Compensation for prisoners
April 24, 2012A German court ordered the southwestern state of Baden-Württemberg on Tuesday to pay hundreds of thousands of euros in compensation to four former prisoners for holding them years beyond their sentences in preventative detention.
The court granted the four convicts a total of 240,000 euros ($316,000) in compensation for the additional time served, to be spread out in monthly payments of 500 euros. The plaintiffs had requested 400,000 euros in compensation.
The convicts between the ages of 55 and 65 were first convicted in the 1970s and 80s for sex crimes, one also for attempted murder. They were sentenced to prison terms of between five and 15 years, but were kept in prison after their sentences expired under Germany's preventative detention laws because they were deemed a risk to society if released.
Preventative detention was at the time limited to 10 years beyond the original sentence, but that limit was abolished in 1998, allowing for indefinite detention. The men were ultimately imprisoned for 18 to 22 years beyond their original sentences before being released from summer to fall in 2010.
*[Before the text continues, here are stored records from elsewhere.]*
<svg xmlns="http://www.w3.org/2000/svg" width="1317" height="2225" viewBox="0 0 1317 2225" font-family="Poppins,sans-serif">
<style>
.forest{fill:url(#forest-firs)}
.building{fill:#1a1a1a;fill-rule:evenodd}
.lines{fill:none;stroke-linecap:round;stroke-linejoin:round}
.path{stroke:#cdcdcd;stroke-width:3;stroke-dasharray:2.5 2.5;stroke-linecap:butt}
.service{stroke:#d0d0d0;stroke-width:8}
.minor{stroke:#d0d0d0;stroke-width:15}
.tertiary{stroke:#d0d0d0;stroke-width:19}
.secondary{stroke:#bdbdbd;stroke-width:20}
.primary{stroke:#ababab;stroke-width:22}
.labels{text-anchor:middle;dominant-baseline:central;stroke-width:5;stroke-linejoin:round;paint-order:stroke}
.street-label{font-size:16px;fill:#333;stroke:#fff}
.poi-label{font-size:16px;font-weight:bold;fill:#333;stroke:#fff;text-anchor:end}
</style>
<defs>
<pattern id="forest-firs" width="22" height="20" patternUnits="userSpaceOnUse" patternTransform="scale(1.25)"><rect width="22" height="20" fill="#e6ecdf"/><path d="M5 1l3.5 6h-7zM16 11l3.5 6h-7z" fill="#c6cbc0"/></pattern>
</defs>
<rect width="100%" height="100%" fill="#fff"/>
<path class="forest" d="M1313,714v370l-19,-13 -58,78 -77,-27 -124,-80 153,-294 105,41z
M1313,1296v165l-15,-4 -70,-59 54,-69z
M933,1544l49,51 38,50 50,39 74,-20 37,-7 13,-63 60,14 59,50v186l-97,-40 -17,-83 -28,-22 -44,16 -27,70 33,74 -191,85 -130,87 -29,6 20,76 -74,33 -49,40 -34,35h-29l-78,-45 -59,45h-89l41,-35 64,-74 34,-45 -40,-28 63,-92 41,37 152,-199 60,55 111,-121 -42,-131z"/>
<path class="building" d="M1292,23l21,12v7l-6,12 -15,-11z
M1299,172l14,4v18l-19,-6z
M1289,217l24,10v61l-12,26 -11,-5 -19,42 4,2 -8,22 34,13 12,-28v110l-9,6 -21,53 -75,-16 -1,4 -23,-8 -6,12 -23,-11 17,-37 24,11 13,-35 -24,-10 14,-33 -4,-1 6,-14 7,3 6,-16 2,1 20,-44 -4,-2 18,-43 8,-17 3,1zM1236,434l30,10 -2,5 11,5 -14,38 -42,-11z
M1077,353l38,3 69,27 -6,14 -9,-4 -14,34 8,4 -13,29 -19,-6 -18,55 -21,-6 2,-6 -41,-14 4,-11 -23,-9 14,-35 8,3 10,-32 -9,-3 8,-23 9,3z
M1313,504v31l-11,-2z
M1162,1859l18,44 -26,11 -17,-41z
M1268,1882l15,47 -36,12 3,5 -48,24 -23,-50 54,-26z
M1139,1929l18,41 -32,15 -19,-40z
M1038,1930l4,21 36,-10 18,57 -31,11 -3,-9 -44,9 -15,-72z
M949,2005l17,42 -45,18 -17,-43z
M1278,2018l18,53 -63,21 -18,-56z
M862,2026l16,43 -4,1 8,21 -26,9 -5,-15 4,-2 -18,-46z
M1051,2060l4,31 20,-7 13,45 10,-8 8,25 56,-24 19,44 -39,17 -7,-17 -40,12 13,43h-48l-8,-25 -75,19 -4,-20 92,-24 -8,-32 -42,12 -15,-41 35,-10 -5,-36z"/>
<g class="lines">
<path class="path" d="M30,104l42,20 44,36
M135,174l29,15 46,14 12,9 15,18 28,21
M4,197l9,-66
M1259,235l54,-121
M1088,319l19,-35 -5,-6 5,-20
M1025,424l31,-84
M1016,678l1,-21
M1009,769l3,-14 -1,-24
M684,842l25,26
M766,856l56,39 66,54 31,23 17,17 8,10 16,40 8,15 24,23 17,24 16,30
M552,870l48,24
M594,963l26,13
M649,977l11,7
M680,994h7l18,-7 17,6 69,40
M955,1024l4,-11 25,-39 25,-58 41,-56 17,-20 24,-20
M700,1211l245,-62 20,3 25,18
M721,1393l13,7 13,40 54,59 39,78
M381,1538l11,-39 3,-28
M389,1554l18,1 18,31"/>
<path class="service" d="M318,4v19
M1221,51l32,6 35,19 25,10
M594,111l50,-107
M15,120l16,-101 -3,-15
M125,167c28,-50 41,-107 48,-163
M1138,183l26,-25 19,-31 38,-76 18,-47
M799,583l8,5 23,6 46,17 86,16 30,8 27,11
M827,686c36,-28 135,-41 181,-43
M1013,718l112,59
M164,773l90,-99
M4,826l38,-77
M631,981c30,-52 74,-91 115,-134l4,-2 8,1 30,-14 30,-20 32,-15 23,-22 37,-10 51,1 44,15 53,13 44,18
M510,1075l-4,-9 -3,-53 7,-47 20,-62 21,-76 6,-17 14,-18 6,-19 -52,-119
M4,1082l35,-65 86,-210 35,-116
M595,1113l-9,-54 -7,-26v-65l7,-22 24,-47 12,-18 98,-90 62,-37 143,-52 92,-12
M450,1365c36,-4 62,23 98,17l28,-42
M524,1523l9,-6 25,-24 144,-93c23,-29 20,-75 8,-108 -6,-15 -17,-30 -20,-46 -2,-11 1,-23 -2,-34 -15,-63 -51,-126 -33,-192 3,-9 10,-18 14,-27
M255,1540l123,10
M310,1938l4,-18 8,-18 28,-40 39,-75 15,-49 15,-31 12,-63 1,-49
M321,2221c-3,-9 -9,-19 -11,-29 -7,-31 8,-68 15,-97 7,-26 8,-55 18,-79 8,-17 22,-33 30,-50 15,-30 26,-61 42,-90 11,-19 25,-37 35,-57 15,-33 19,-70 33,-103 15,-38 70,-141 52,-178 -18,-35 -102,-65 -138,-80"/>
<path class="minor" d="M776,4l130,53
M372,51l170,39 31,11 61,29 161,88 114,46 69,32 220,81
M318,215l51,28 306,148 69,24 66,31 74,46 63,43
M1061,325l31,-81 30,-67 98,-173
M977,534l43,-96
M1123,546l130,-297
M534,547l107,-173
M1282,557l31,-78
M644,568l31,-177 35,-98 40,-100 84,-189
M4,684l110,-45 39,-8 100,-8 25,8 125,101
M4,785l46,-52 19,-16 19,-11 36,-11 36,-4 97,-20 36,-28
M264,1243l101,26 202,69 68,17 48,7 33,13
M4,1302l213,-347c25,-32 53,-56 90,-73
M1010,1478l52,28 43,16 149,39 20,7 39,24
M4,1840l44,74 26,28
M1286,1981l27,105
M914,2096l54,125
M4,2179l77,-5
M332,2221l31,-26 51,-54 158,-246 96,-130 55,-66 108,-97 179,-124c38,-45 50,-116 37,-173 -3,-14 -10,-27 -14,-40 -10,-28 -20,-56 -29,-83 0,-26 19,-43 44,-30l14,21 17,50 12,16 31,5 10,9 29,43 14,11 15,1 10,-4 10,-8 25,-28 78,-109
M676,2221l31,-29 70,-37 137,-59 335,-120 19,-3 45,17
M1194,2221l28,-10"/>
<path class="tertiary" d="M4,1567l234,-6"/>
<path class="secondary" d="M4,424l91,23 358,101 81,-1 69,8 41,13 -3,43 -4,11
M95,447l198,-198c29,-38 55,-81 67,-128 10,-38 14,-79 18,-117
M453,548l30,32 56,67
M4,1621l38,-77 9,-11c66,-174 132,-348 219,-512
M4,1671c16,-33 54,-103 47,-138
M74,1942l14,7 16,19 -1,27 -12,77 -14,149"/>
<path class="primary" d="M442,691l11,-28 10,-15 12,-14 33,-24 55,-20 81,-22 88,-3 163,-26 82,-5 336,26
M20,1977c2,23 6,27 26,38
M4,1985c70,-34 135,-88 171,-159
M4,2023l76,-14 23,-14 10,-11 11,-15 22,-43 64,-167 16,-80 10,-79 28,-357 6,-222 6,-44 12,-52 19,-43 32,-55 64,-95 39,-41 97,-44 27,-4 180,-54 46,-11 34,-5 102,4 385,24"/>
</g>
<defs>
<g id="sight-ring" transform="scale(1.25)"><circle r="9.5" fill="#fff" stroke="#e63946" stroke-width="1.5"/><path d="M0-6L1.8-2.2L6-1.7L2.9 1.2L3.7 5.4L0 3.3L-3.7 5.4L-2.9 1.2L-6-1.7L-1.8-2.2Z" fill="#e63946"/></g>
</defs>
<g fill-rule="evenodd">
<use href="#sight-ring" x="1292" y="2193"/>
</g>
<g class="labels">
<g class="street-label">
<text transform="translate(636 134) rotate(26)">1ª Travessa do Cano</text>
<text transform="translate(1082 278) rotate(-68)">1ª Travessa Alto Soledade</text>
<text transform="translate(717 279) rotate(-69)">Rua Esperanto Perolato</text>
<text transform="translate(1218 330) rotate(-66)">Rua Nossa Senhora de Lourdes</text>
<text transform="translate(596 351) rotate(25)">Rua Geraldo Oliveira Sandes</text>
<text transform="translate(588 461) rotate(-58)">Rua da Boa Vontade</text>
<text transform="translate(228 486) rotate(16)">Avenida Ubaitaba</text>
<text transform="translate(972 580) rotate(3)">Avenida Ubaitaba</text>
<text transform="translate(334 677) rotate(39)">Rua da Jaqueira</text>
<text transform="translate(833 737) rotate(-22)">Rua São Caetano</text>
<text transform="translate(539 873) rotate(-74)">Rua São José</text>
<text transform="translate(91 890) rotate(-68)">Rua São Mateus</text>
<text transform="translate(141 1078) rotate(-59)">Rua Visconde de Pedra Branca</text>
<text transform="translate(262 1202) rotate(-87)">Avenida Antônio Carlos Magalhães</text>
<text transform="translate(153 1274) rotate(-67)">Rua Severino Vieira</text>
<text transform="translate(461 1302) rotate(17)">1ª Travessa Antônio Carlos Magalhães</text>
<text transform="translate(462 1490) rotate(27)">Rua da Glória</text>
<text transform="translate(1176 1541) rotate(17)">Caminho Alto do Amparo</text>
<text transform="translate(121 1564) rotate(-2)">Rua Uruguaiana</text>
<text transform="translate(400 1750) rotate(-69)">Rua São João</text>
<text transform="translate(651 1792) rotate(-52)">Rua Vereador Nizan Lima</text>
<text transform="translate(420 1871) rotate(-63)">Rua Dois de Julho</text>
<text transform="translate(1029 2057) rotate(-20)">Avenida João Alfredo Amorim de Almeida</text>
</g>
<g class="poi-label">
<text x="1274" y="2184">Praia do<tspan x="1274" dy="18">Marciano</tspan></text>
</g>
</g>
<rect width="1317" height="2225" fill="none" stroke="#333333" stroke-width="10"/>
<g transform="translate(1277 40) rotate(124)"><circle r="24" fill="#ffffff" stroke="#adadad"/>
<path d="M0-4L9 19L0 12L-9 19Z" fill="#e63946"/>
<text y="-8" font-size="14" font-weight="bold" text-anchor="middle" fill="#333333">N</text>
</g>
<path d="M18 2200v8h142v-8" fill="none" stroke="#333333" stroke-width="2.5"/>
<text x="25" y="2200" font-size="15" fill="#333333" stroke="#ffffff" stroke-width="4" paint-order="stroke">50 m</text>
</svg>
The European Court for Human Rights in December 2009 found that German laws for preventative detention were "post-punishment punishment," a violation of prisoners' human rights. That ruling was confirmed by the German Constitutional Court in May 2011.
The Constitutional Court gave the German parliament until 2013 to revise the laws.
Tuesday's ruling from the Karlsruhe regional court could open the door for dozens of compensation claims from prisoners held beyond their sentences under similar circumstances.